§ **Provided passage**
____________________
Hi, would you mind adding Korra to the list?

I can't really post pictures at the moment, but she is on another thread called 'Betta Drawings' and she is on there. If you still can't find her, I guess I'll post pictures when I get home. If you want to.

As a cartoon mini?, I would love to see her as a cartoon, it would be really cute.

Thank you.


----------



## betta lover1507

OF COURSE I'LL DO HER!! you know how much i love korra >-<
list:
1.iELbleau- bleau (realistic)
2.bettalover2033- korra (cartoon mini)
3.-empty-
4.-empty-
5.-empty-
6.-empty-
7.-empty-
8.-empty-
9.-empty-
10.-empty-


----------



## Nijis

sorry i didn't reply earlier, but thanks for the drawing of Squish!
____________________
Dataset excerpt:
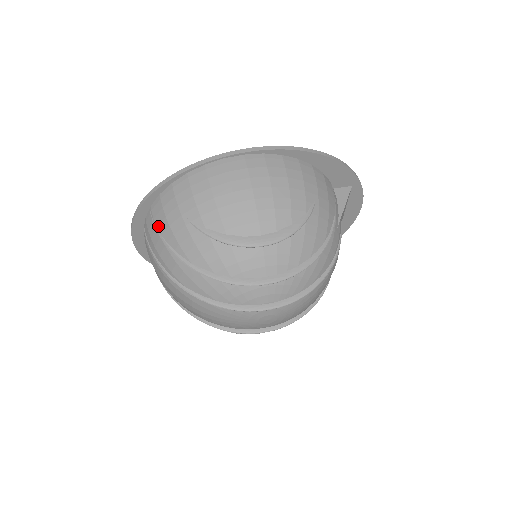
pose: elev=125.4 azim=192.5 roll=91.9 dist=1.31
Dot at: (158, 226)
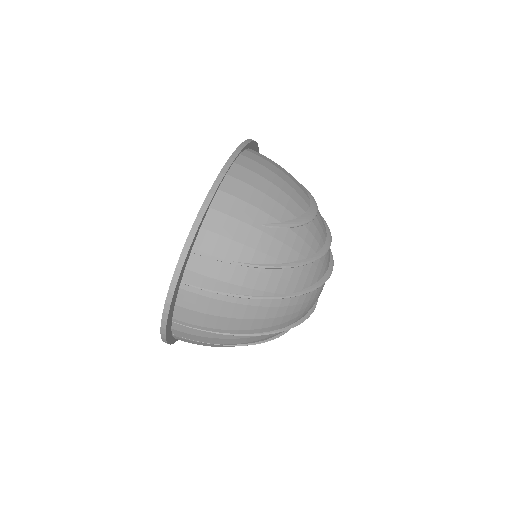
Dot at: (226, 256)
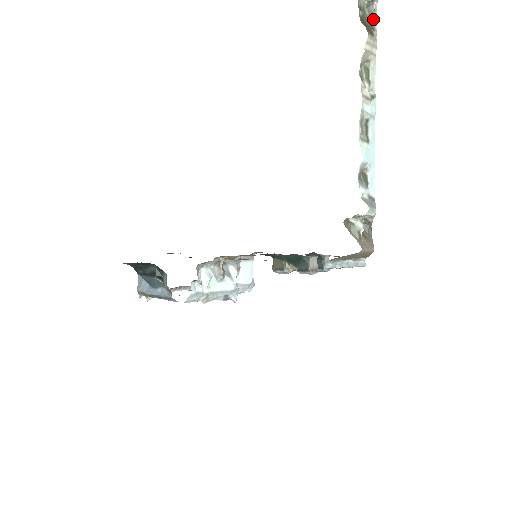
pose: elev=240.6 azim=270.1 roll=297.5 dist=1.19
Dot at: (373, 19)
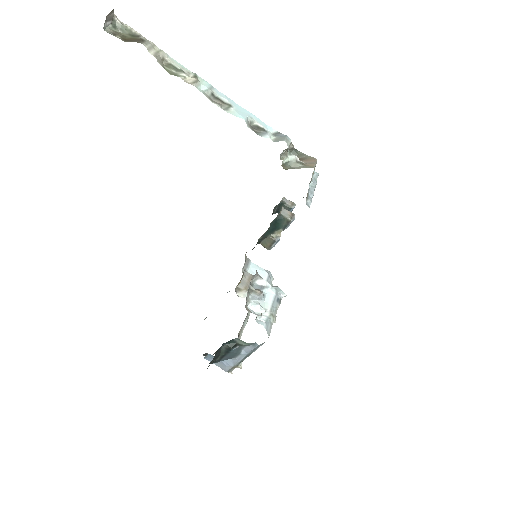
____________________
§ **Work to do**
1 - Why does the forum thread's first poster want Korra drawn as a cartoon mini? Answer in one to three sentences.
2 - Swap "Dot at" for "Point at" in the part of the listing that opens with the line containing "pose: elev=240.6 azim=270.1" and runs through the end of the listing, then give that part again with the pictures left out.
The forum thread and the listing come from unrelated sources.

§ **Set of answers**
1 - The poster would love to see Korra as a cartoon because it would be really cute.

2 -
pose: elev=240.6 azim=270.1 roll=297.5 dist=1.19
Point at: (373, 19)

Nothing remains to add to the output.